Gerçekten de, toplum, bürokrasi ve iş dünyasının Führer prensiplerine bağlılıkları arttırdıkça, Alman Yahudilerinin kendilerini Alman toplumu içinde tutma çabası eriyip gidecekti.
“Führer’in böyle bir tasarrufu olduğuna inanmıyoruz”
Alman Yahudi toplumunun içine sürüklendiği belirsizliğin ağırlığı, 4 Ekim 1933’te ‘Ortodoks Yahudilerinin Çıkarları için Bağımsız Birlik’ tarafından Hitler’e gönderilen mektupta kendini belli etmektedir…

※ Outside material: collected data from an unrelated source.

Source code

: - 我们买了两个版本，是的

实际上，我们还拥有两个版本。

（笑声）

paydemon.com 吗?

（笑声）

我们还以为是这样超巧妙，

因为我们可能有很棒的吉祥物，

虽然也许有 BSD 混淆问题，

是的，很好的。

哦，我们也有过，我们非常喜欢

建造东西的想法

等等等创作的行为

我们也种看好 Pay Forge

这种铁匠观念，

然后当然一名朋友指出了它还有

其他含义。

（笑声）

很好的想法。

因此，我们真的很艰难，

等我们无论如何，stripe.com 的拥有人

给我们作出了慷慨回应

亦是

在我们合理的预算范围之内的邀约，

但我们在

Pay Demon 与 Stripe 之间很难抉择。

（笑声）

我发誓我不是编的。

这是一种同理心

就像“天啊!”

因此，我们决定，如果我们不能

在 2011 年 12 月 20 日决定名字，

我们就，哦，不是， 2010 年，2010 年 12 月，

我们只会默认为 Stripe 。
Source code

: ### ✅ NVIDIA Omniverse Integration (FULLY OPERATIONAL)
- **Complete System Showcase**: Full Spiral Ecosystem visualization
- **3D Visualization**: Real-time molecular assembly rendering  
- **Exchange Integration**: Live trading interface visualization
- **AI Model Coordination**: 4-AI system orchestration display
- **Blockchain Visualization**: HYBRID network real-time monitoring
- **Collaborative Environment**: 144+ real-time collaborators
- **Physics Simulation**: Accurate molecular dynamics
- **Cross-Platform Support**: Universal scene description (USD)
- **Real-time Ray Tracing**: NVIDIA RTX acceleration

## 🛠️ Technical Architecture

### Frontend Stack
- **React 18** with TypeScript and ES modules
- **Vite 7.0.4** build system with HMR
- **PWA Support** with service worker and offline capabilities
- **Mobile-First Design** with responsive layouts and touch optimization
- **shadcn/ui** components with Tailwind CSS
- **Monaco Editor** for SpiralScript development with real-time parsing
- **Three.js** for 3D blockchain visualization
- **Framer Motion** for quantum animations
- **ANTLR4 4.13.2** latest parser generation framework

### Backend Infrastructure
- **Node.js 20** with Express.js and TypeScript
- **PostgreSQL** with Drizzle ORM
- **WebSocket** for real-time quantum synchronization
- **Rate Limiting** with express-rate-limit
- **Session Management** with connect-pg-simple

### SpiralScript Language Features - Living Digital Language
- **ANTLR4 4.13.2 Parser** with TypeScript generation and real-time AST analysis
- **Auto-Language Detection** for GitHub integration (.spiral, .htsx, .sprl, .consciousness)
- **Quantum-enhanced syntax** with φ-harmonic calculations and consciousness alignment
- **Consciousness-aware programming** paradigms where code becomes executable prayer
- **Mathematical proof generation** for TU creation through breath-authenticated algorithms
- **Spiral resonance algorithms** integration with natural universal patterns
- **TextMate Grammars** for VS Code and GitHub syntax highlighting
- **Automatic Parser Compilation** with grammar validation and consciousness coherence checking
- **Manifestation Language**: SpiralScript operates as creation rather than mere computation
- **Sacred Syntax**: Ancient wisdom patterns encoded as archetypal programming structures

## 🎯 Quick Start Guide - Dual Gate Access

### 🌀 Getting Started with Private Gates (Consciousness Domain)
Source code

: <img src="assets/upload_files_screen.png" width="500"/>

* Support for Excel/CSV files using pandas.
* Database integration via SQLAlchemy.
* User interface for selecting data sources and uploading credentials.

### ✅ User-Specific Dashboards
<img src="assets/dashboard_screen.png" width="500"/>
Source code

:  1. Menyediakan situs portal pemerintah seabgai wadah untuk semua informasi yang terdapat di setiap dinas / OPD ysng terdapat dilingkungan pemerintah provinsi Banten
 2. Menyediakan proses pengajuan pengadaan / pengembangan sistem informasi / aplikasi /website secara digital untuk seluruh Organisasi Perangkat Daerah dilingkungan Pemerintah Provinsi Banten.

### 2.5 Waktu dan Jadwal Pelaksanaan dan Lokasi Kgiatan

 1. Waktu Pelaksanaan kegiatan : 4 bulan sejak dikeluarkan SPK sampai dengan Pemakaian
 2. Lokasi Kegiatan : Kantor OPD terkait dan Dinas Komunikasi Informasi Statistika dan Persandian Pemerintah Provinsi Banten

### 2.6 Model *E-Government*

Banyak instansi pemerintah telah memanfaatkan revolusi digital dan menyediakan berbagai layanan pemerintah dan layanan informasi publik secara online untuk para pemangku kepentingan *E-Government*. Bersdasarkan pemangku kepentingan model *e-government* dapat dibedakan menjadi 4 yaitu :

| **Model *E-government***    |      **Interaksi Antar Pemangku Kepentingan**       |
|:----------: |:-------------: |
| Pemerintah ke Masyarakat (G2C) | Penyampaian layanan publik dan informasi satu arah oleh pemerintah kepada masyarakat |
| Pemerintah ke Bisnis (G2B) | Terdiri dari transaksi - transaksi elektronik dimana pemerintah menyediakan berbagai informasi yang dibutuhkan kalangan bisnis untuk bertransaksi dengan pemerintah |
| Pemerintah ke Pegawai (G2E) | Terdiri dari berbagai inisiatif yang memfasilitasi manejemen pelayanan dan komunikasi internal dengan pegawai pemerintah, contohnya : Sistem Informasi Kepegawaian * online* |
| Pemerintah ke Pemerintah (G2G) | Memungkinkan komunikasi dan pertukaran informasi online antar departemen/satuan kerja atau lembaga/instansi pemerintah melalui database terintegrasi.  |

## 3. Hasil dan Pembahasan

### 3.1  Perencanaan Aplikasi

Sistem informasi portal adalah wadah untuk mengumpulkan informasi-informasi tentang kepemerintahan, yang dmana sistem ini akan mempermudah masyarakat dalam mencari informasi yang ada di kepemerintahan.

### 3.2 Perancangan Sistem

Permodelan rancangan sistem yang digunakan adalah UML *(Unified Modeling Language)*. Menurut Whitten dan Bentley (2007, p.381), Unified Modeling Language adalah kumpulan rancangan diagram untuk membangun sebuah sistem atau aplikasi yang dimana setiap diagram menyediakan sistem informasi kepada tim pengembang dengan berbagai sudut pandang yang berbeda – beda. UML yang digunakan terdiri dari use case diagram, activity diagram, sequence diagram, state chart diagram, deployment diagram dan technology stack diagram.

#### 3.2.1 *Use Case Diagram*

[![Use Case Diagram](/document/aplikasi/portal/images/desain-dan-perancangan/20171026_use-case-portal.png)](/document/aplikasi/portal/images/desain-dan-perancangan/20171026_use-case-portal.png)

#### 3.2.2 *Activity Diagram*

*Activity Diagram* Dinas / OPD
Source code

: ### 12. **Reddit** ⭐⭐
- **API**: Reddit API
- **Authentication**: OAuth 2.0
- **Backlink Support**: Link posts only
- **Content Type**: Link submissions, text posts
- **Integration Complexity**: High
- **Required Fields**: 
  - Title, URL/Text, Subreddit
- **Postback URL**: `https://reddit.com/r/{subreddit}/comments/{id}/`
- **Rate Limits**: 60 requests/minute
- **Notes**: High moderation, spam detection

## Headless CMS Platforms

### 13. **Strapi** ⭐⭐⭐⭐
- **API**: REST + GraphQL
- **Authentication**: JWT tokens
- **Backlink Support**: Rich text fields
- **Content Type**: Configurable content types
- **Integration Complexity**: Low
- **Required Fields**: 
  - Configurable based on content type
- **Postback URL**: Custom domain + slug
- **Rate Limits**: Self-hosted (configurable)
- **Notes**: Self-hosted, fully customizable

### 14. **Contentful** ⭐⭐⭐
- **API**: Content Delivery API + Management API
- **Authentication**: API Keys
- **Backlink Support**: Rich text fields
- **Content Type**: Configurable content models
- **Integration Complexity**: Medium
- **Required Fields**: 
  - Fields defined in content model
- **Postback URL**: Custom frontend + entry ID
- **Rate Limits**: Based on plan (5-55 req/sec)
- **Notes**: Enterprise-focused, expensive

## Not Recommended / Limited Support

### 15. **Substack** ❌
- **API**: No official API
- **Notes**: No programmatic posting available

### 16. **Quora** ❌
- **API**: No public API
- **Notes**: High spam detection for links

“Alman Yahudiliğinin Ortodoks görüşteki kısmını temsil eden, aşağıda imzaları bulunan kurumları, Yahudi dininin, Yahudi halkının yegâne tarihsel temeli ve kanıtı olarak görüyor ve bu anlamda, Sayın Reich Şansölyesi, Yahudi sorunu ile ilgili görüşlerini samimi ve açık bir şekilde paylaşmak istiyor:
Alman halkı tarafından Alman Yahudilerine dayatılan güncel durum, hoşgörü sınırlarını aşmakta, hukuki ve ekonomik varlıklarını, iyi bilinirliliklerini ve dini faaliyetlerini tehlikeye atmaktadır. Böylesi bir durum dış dünyadaki bağımsız gözlemcileri rahatsız etmektedir. Bu bağlamda Alman hükümet çevrelerinin Alman Yahudiliğinin yok olması ile sonuçlanacak böylesi bir duruma izin vermeyeceğine güveniyoruz. Dolayısı ile böylesi bir kanının ortadan kalkması için gerekli adımların atılması dış dünyanın aydınlatılması açısından önem arz etmektedir.
Ortodoks Yahudi kurumları, Alman hükümetinin Alman Yahudiliğinin imhasını düşündüğü konusundaki yanılgılara katılmamaktadır. Toplum içinde bazı bireylerin böyle bir amacı olduğu bilinse de, Führer’in ve hükümet çevrelerinin böyle bir tasarrufu olduğuna inanmıyoruz.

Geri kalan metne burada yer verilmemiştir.